Na cidade que sucedeu Curral del Rei e se tornou metrópole, há outros espectros. “Não faz parte de ‘Boitempo’, mas Drummond conta, em outro poema, a história de um terceiro fantasma. A Moça Fantasma que desce a Serra do Curral, em calmo desespero, para recolher, nas ruas do bairro dos Funcionários, os amores nascidos da certeza de que os amantes jamais voltarão a se encontrar. E deixa, em seu rastro, um cheiro doce de jasmim, de dama-da-noite, de magnólia, que se prolonga até a Rua Ceará, nos limites do bairro dos Funcionários – o perfume das flores dos antigos quintais das casas do bairro Funcionários. E seu contraponto é a solidão: uma nuvem gelada que escapou da serra do Curral.”

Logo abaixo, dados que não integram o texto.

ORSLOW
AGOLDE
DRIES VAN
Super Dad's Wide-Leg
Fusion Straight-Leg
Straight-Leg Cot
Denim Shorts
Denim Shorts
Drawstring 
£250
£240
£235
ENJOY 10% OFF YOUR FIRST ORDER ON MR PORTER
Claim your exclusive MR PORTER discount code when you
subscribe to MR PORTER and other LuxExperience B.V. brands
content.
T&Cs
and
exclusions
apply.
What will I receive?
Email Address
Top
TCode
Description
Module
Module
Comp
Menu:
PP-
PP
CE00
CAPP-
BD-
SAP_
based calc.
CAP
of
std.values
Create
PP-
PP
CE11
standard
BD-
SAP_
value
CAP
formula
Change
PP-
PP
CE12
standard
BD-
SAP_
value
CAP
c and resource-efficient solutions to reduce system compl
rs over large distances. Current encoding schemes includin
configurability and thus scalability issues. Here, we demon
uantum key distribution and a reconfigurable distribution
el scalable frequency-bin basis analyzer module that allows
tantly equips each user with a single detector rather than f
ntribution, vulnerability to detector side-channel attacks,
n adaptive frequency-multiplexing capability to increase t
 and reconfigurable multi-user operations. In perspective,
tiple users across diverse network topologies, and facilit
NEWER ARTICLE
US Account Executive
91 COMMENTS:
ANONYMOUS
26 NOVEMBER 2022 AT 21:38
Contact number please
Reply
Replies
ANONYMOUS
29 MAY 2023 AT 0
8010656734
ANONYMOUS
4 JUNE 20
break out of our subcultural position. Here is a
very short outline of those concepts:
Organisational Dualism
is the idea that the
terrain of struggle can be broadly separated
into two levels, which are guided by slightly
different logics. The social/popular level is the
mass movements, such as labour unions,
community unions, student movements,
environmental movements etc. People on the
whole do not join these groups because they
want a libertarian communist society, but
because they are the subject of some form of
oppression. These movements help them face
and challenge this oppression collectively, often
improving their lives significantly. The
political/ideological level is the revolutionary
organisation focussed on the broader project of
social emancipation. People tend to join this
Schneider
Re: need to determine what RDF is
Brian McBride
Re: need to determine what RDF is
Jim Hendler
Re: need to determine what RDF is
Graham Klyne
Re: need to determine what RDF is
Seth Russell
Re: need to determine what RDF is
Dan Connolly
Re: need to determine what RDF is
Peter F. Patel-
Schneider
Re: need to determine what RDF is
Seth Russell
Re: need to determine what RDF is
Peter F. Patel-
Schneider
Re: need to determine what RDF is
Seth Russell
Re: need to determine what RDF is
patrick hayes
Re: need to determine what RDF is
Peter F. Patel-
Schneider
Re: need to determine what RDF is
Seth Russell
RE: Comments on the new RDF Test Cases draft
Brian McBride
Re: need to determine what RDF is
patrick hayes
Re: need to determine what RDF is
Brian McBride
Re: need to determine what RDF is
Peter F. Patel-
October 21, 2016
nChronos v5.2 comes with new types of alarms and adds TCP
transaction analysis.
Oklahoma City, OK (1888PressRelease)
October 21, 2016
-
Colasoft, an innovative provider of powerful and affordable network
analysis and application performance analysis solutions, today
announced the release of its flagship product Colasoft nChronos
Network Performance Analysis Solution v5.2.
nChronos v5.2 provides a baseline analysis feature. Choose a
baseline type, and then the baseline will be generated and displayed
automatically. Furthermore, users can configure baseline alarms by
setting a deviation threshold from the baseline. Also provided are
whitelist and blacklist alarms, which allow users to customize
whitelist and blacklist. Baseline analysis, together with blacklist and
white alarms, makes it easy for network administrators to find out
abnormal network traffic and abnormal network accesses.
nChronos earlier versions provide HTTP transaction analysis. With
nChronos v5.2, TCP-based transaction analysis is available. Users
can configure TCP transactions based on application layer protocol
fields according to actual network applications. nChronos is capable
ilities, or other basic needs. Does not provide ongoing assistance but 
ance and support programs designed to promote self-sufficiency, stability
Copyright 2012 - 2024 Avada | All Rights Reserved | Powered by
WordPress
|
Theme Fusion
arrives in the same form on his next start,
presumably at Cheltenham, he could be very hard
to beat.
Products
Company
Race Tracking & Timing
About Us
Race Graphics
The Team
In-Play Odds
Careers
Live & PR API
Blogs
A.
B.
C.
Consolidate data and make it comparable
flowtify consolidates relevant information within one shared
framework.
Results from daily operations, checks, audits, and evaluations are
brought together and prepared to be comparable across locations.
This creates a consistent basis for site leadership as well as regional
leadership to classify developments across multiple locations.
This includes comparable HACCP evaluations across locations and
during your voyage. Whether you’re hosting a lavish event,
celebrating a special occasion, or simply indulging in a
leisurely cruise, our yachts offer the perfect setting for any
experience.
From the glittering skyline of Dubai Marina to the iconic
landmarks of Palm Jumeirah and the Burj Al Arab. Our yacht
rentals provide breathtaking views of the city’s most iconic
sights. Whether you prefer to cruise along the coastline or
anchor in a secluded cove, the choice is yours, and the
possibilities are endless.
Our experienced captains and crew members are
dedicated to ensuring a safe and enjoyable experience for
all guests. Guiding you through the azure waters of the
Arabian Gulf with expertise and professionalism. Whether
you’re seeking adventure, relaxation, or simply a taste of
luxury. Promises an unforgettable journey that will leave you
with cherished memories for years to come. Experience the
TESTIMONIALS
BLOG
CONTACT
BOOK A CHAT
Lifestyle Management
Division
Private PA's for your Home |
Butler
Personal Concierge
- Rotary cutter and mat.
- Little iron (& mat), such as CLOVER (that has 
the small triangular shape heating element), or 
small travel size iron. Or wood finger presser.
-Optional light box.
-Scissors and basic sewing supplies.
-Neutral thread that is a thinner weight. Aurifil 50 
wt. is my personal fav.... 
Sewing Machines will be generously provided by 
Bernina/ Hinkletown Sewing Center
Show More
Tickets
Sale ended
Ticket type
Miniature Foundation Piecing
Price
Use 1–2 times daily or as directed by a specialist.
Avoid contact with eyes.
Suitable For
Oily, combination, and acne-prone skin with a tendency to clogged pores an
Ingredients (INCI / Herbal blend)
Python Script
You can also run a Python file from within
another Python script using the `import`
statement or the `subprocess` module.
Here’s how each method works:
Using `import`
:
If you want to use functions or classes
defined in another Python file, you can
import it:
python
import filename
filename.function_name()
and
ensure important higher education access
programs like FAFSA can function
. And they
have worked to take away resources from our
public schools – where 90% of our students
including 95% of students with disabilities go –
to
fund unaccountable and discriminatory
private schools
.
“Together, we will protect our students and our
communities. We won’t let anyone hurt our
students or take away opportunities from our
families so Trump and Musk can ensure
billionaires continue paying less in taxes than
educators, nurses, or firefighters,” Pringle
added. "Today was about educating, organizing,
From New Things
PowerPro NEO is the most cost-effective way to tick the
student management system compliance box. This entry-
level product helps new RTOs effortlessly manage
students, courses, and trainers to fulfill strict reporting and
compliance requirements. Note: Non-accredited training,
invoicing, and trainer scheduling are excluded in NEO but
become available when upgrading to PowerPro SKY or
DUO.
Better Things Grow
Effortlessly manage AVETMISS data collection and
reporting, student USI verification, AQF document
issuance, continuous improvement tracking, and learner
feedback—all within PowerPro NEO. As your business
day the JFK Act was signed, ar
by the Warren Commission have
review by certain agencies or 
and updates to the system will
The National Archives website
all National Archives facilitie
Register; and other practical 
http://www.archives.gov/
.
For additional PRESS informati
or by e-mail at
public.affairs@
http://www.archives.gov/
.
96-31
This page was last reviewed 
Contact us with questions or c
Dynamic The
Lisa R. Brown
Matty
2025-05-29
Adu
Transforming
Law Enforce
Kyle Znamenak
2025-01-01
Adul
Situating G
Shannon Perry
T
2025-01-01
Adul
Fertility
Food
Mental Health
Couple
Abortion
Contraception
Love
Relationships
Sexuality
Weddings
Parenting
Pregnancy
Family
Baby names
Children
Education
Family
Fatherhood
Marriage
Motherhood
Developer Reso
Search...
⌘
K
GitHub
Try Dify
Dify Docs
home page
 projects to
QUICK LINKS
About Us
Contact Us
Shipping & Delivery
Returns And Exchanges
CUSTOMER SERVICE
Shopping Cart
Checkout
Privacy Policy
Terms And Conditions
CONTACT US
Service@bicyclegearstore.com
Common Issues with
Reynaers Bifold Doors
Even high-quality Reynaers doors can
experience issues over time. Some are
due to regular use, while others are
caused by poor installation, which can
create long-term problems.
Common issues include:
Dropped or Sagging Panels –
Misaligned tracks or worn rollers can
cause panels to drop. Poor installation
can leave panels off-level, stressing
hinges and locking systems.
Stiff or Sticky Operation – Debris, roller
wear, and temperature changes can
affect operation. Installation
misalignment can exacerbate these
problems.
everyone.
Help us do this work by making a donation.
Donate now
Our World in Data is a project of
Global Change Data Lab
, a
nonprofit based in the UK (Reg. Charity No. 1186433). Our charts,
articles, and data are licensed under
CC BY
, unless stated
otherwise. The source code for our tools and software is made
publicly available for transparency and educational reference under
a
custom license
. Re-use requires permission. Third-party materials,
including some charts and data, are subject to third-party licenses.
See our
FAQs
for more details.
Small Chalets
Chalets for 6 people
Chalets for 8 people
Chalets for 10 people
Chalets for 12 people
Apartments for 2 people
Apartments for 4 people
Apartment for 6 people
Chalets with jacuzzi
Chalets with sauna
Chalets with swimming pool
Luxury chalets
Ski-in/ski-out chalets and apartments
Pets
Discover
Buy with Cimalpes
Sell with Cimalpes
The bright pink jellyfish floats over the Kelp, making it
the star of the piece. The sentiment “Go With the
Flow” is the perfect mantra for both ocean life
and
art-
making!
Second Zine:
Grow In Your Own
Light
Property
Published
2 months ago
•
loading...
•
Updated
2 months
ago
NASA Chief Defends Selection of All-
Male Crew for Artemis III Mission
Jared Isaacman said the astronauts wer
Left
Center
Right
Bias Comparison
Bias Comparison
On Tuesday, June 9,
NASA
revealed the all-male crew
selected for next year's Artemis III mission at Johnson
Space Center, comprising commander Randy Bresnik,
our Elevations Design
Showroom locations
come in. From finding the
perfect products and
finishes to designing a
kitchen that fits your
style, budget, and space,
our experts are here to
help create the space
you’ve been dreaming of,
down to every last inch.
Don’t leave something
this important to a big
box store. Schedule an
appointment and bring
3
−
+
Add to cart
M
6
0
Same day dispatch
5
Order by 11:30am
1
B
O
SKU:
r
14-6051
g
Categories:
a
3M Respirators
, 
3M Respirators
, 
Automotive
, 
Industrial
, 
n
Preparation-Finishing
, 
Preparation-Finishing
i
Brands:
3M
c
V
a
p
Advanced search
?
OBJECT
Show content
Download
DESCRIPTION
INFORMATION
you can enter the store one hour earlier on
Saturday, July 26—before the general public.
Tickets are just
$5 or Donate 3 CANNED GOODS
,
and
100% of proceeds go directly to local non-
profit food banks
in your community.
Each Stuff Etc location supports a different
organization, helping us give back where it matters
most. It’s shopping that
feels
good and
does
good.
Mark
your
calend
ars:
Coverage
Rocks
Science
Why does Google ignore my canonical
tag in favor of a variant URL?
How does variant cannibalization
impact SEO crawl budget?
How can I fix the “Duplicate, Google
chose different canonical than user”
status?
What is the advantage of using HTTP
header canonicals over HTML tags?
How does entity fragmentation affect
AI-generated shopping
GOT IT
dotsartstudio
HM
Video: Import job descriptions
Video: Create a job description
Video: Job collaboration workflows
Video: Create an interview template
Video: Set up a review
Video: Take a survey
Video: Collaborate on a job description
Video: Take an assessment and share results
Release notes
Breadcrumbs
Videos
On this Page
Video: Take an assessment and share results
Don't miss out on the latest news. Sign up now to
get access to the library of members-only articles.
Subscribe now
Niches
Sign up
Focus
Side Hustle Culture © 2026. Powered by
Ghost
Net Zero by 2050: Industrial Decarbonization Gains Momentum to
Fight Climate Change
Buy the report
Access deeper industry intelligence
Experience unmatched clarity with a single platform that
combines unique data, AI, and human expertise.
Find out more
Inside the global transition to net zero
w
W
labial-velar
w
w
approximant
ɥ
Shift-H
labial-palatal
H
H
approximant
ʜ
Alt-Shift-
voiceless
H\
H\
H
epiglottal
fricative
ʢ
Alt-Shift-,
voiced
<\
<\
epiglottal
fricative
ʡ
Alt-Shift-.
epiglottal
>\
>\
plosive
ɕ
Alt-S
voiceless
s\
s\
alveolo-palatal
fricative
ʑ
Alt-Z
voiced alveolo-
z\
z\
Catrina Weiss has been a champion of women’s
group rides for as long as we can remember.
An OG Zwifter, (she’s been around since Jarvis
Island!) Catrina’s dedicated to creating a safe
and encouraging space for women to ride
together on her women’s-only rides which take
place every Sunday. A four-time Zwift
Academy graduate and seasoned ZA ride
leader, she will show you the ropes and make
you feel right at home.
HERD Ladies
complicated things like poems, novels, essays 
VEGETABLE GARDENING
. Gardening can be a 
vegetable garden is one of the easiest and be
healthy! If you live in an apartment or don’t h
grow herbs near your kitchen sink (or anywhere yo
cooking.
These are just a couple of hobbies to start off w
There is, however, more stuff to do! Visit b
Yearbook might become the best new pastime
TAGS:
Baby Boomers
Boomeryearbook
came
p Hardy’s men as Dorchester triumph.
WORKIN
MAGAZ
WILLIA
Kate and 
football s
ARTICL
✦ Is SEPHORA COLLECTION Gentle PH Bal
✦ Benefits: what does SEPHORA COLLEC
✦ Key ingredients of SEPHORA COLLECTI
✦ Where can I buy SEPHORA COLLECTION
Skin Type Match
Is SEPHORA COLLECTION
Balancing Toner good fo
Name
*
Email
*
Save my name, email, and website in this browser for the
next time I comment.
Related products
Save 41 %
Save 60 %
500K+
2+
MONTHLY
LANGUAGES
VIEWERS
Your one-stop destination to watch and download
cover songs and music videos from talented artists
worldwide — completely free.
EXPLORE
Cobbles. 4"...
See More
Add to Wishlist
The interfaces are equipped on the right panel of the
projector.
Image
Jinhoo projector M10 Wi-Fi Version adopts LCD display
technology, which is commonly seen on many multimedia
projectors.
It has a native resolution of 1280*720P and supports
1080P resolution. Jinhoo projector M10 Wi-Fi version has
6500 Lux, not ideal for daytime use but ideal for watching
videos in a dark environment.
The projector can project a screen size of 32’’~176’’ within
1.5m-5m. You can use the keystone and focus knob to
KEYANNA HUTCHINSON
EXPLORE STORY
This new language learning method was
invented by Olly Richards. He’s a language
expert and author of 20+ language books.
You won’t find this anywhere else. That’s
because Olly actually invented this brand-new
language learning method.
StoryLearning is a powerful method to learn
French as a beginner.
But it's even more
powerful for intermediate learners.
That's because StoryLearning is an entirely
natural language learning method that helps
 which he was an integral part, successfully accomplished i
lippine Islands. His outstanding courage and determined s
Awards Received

Aparição no Bairro da Serra

Cumpre seu destino, pontualmente, à meia-noite e trinta do mês de junho, na Rua do Ouro, quase na esquina da Avenida do Contorno. Um cavalheiro de terno preto e guarda-chuva, imóvel, na rua. Talvez um dos funcionários públicos anônimos do começo da história de Belo Horizonte. O lugar da aparição marca também uma das margens originais de onde principiava a zona suburbana da capital. No Bairro da Serra, se refugiaram despossuídos de toda espécie, parte significativa dos milhares de operários da construção civil vagando, depois de erguida a capital, sem trabalho – destino semelhante ao dos burocratas foi o esquecimento, a escuridão da noite, vazio, o ilimitado do espaço urbano.

Avantesma da Lagoinha

Um senhor vestido todo de preto, mas sem traço de rosto ou feição. Ao contrário de seu similar da Serra, o Avantesma da Lagoinha é uma aparição disforme, excêntrica, cruel, que exala vago cheiro de enxofre e chora um choro convulsivo. Antigamente, costumava descarrilar bondes sentando-se, imóvel, entre os trilhos. Talvez porque lhe pareça necessário revelar os rastros e a presença de uma gente submetida por muito tempo ao princípio de segregação física e espacial que orientou o projeto original de construção da nova capital. O Bairro da Lagoinha serviu de primeiro refúgio para boa parte da população pobre de Belo Horizonte construir suas cafuas e barracos. Hoje, o Avantesma da Lagoinha ainda se pendura pelas bordas do complexo de viadutos que se esparrama em direção à Pampulha.